:: Your goal ::
If a record holds a picture, drop the picture and return the rest of the record word for word.

------------------------------

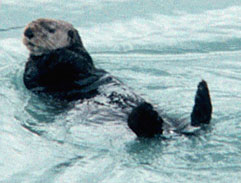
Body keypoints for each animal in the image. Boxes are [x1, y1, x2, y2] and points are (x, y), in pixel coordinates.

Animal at [22, 18, 211, 138]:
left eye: (51, 29)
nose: (28, 31)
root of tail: (172, 131)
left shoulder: (84, 62)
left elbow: (80, 60)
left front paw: (60, 53)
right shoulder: (33, 76)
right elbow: (32, 76)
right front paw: (52, 55)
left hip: (174, 118)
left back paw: (201, 91)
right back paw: (146, 113)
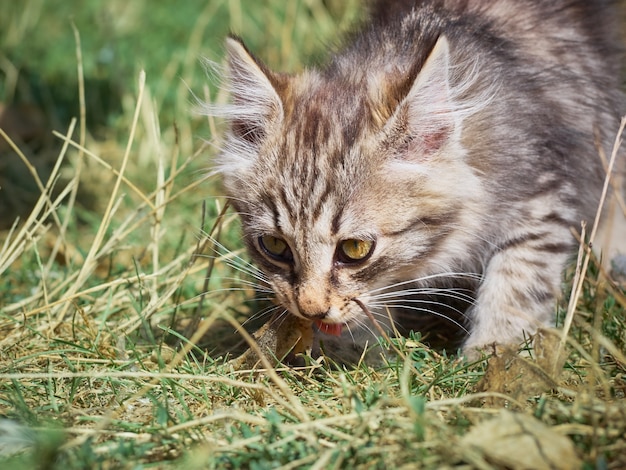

------------------------------

:: Solution ::
Body keypoints for each animal in the image. Boxes are [x1, y1, x2, y2] and points are (x, y), in pixel coordinates.

Animal at [22, 18, 211, 138]:
left eye: (51, 29)
nose: (28, 31)
root of tail: (172, 131)
left shoulder: (84, 62)
left elbow: (80, 60)
left front paw: (60, 53)
right shoulder: (33, 76)
right elbow: (32, 76)
right front paw: (52, 55)
left hip: (174, 118)
left back paw: (201, 91)
right back paw: (146, 113)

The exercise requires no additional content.